- **THE EXERCISE**
Could you carry on the mailing-list post about incorrect RTP timestamping in Yate, picking up right after its final sentence?

- **PAGE**
[ previous ] [ next ] [ threads ]
 To :  <yate@v...>
 From :  "Andrew McDonald" <andrew.mcdonald@n...>
 Subject :  [yate] Incorrect rtp timestamping causes poor audio
 Date :  Thu, 31 Aug 2006 14:34:29 +0800

I recently found a bug in rtp timestamping in Yate which leads to poor audio for (conference) call participants, as it interferes with remote jitter buffers that rely on timestamps. 

The key ingredient that exposes this bug is running in an environment where mixed RTP packets sizes were in use i.e some participants were using 20ms audio and some using 30 ms audio.

I currently have a 1 line alteration to 
void YRTPConsumer::Consume(const DataBlock &data, unsigned long tStamp)
that corrects issue, which I have included in this posting. 

However I wanted to take the time to explain the background to finding this bug as it revealed other potential issues and I think the 1 line change is possibly a "hack",  and may not be the best solution, so my apologies for the long post.....please bear with me ;)

I was testing Yate 1.0 and had connected several parties into a conference. The resulting audio mixes when sent back to participants sounded _very_ poor in a fashion that usually indicates bad jitter. This was the case both for our own endpoints (using the oRtp stack) and also a Sipura SPA-841 handset.

- **SUPPLIED INFORMATION**
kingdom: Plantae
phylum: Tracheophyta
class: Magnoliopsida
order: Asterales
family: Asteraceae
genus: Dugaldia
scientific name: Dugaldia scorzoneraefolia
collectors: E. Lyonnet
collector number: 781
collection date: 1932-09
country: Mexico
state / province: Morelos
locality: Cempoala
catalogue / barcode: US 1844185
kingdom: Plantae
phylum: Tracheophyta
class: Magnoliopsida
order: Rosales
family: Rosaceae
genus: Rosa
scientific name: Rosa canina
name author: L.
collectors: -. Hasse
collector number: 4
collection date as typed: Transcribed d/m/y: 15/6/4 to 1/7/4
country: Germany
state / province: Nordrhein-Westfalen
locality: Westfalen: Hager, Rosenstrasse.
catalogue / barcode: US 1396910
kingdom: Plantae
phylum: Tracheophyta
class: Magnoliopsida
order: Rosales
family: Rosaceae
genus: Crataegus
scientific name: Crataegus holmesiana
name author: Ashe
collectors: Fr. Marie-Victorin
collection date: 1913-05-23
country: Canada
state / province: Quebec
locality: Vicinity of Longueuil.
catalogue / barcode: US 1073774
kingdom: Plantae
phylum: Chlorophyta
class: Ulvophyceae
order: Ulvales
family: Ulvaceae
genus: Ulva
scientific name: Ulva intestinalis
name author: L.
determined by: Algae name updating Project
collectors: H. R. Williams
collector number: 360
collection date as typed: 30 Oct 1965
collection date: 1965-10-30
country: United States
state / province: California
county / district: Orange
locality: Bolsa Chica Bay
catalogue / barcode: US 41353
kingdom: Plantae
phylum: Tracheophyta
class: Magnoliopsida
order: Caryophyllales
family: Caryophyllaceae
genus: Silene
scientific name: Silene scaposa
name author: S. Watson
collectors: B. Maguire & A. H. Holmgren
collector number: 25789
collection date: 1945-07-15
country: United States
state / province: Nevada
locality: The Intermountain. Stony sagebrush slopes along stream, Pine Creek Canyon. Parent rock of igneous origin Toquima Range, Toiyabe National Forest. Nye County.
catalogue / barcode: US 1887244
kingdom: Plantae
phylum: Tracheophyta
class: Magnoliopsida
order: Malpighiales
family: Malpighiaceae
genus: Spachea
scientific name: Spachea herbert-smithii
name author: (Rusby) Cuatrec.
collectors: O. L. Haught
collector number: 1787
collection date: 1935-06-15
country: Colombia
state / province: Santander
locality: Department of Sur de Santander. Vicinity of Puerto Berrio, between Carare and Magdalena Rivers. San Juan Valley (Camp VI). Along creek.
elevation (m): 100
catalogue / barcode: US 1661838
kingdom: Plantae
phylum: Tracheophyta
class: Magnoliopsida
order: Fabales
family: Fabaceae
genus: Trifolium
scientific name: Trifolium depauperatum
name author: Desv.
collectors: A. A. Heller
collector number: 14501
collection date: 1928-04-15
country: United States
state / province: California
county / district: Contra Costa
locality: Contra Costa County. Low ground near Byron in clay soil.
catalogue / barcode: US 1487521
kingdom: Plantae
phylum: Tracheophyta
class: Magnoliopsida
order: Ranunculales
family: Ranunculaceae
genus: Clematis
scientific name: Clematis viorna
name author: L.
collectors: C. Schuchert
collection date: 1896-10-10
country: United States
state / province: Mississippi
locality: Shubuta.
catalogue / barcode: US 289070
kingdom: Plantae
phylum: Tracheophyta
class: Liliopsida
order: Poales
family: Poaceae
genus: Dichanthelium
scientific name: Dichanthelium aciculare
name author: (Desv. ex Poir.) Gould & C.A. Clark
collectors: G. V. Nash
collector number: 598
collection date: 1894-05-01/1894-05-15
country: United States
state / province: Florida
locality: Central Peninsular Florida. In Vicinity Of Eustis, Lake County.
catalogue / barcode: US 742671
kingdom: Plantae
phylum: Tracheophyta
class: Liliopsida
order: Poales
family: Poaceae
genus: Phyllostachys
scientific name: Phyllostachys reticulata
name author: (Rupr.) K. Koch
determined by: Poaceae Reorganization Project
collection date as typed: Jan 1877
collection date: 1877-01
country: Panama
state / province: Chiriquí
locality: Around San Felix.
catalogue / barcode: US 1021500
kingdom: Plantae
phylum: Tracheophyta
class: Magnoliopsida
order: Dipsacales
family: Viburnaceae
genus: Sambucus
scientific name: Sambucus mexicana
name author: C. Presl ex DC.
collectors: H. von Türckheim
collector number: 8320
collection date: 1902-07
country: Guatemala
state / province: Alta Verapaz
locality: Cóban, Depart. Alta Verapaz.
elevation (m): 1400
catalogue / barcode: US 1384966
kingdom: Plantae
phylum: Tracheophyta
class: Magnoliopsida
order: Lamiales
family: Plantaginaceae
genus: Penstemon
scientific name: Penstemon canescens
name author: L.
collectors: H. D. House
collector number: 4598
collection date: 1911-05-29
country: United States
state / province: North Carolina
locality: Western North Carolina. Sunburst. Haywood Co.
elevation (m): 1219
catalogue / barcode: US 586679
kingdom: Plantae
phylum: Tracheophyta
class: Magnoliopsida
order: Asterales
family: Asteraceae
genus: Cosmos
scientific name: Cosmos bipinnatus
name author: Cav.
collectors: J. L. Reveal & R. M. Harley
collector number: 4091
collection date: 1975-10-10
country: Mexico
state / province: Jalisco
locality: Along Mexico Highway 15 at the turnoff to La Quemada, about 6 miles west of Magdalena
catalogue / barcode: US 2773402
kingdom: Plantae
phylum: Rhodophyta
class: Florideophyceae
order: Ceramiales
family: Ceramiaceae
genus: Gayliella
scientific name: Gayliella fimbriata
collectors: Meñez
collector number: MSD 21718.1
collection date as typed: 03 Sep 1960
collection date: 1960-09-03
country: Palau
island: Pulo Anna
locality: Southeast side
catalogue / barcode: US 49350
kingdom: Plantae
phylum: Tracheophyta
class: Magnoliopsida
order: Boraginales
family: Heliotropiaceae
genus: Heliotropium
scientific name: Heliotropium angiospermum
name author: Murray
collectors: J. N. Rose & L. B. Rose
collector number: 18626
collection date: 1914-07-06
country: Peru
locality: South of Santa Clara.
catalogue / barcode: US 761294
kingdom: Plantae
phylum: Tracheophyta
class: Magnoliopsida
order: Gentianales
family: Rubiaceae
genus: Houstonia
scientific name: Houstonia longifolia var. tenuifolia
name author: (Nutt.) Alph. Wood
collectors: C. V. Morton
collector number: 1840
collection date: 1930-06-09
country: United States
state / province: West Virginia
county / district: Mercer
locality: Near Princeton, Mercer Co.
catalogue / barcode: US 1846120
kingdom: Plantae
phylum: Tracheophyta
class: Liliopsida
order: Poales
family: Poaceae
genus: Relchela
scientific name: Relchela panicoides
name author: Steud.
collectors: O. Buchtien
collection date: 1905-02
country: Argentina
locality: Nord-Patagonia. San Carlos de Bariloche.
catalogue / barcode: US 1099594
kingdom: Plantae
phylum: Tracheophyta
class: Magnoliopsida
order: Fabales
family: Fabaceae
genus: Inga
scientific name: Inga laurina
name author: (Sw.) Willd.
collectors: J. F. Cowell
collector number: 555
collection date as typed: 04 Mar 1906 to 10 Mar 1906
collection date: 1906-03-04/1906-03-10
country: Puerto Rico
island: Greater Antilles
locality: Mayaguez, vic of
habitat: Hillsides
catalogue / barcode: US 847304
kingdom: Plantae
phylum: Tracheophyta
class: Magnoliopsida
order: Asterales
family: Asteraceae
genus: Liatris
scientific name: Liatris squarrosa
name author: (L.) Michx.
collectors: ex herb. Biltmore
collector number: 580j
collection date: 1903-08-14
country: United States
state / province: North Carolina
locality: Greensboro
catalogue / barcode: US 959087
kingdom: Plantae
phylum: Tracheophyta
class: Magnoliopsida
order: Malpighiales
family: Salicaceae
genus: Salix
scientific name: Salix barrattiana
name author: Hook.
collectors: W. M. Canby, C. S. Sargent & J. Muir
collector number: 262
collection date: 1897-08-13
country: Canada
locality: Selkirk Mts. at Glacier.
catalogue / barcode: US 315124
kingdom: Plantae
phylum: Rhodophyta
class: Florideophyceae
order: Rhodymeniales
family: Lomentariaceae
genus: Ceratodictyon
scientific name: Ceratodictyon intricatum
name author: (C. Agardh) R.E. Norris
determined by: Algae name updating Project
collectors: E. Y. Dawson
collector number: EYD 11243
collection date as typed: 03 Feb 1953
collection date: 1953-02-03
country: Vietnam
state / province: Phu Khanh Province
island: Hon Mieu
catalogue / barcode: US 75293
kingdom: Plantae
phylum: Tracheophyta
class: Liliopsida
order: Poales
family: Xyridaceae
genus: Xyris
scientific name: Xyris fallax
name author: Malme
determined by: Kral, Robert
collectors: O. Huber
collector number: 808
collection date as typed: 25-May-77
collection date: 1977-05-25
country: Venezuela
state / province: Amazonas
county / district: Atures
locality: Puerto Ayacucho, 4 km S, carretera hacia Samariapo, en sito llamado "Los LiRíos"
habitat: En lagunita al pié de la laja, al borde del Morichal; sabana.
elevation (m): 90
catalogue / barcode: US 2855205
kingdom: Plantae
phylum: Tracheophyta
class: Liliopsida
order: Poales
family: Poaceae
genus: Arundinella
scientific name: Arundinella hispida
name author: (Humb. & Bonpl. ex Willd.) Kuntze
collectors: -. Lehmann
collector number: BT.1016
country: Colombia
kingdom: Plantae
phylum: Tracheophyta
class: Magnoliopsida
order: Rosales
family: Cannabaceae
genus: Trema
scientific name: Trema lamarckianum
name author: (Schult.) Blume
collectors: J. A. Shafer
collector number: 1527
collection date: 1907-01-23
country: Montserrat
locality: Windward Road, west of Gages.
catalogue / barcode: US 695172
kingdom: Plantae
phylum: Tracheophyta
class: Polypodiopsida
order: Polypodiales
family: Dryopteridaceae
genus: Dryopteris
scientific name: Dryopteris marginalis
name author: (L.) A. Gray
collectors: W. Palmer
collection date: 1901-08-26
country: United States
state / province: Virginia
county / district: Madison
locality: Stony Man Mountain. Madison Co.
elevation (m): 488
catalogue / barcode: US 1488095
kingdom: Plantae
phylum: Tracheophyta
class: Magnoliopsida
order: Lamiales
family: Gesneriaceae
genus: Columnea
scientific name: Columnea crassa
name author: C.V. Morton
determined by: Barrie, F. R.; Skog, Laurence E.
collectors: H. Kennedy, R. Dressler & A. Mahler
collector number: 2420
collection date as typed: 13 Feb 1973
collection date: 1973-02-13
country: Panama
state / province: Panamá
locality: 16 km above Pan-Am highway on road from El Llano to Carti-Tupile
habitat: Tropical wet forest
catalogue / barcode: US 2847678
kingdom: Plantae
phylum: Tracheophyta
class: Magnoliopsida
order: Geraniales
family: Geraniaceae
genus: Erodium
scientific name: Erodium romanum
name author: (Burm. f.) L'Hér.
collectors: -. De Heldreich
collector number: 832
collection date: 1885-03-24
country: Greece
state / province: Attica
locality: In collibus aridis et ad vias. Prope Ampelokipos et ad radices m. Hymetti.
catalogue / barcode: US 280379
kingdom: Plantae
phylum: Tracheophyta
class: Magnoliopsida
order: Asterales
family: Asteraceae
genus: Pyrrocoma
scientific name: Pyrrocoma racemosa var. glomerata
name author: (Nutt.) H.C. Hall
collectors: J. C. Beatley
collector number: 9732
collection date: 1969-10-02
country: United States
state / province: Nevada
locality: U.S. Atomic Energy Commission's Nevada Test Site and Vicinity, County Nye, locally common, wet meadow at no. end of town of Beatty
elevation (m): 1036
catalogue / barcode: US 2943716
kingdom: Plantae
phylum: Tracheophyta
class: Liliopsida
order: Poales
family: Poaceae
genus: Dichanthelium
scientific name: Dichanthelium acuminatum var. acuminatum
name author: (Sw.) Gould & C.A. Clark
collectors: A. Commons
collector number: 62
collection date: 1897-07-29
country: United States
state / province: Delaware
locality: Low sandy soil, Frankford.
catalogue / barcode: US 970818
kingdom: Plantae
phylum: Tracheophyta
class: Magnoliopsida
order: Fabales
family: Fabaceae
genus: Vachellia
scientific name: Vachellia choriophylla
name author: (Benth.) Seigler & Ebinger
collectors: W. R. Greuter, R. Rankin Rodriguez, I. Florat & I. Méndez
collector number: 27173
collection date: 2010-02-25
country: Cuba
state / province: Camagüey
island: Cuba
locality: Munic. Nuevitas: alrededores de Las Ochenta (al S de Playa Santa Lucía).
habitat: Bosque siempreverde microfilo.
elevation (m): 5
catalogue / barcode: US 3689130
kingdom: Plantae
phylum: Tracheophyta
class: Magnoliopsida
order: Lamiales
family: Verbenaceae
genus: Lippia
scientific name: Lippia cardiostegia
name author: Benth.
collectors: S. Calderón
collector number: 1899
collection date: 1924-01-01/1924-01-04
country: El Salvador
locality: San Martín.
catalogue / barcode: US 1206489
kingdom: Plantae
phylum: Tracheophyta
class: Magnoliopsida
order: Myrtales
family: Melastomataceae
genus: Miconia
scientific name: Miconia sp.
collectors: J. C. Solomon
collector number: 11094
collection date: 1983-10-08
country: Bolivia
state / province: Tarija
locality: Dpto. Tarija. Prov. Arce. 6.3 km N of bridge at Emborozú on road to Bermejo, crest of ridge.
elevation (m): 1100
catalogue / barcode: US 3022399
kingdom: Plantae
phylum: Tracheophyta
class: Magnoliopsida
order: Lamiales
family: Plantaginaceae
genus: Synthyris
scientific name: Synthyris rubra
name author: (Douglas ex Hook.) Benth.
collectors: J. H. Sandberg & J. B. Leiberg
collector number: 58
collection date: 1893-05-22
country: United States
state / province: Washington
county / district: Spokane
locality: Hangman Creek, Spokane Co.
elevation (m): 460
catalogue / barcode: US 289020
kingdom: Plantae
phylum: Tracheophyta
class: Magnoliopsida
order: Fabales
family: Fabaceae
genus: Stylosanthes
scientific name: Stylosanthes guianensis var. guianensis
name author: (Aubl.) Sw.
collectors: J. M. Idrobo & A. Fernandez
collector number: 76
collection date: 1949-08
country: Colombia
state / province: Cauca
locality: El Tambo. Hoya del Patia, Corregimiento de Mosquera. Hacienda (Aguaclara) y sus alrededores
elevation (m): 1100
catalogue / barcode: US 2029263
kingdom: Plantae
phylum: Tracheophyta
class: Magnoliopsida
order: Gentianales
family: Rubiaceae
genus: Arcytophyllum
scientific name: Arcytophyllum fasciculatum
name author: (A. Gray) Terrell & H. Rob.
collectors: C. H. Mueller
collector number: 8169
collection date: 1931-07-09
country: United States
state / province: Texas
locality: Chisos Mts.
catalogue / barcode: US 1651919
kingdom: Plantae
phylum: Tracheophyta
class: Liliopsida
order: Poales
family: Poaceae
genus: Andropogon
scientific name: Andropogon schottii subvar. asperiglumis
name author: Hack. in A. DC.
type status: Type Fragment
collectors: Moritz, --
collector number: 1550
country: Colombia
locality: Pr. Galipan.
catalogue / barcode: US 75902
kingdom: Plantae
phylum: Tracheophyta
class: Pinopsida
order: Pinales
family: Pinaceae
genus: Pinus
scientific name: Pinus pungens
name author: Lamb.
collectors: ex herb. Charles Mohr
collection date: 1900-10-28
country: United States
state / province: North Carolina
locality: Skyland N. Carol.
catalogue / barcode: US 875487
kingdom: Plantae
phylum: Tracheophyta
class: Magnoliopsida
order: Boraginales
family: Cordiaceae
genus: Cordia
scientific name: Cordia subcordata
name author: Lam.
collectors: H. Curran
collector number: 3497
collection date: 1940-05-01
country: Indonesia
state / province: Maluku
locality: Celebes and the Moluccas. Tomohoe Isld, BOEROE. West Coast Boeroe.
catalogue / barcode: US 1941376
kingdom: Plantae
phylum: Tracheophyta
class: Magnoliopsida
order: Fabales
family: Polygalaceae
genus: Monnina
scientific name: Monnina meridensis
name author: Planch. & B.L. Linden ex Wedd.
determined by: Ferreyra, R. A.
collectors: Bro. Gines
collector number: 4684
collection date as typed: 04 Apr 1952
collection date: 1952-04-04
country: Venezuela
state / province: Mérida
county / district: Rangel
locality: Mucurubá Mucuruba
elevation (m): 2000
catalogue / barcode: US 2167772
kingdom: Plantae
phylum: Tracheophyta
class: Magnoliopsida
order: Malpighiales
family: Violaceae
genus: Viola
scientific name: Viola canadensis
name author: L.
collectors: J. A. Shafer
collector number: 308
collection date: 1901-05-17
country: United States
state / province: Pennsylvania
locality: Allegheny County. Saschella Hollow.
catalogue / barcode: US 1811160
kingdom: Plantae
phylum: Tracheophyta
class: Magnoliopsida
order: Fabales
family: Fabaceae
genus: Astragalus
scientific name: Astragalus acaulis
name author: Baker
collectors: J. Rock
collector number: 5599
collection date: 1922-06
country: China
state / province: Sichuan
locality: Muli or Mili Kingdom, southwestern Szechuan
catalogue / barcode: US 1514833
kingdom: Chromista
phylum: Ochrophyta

- **TASK ANSWER**
Captures of the rtp stream by Wireshark (Ethereal) showed that no audio was being lost and also that audio was jittered in the fashion typical of simple unbuffered translation of from 30ms to 20ms packet sizes i.e. after 30ms elapsed time a single 20ms packet, then after another 30ms, two 20 ms packets, for a total of 60ms audio in 60ms. This last fact was not surprising as the conference contained participants using each sizing. 

As an aside current Asterisk releases are hardcoded to use 20ms and when passed 30ms audio will introduce similar jitter patterns into the output 20ms stream.

However, there were some puzzling aspects that countered the theory that the jitter was the cause. 

Firstly the observed level of jitter should have been handled by our jitter buffers. In fact increasing the sizes of our jitter buffers, and also those on the Sipura, made no difference to the audio quality. Additionally if the audio was sent to an X-lite UA the audio sounded fine. This was quite puzzling and so we began wondering if the oSip jitter buffer actually had a bug (and the Sipura ?!? ). A variety of tests ruled this out. 

Even more puzzling, if we made direct calls to a 30ms source via Asterisk or even Yate itself, the resulting return audio stream would have the same expected characteristic jitter pattern but would sound perfectly fine on all the endpoints. This also tended to suggest it was not simply jitter that was causing the problem.

It was at this point we noticed that the in the original scenario the timestamps in the rtp stream in the from Yate would move _backwards_ on occasion !!

This can been seen in Wireshark capture file OldTimestamps.cap in the attached Timestamps.zip file. The captures contain the SIP signalling and one of the return rtp streams. I suggest viewing with a colouring rule set (rtp && (ip.len != 200)) to highlight the changes in packet length and resulting timestamps.

For example, from OldTimestamps.cap we have the following sequence of packets;

seq=34		len=160		ts=5440
seq=35		len=240		ts=5760
seq=36		len=80		ts=6000
seq=37		len=160		ts=5920

When we look at this sequence there are actually two things wrong.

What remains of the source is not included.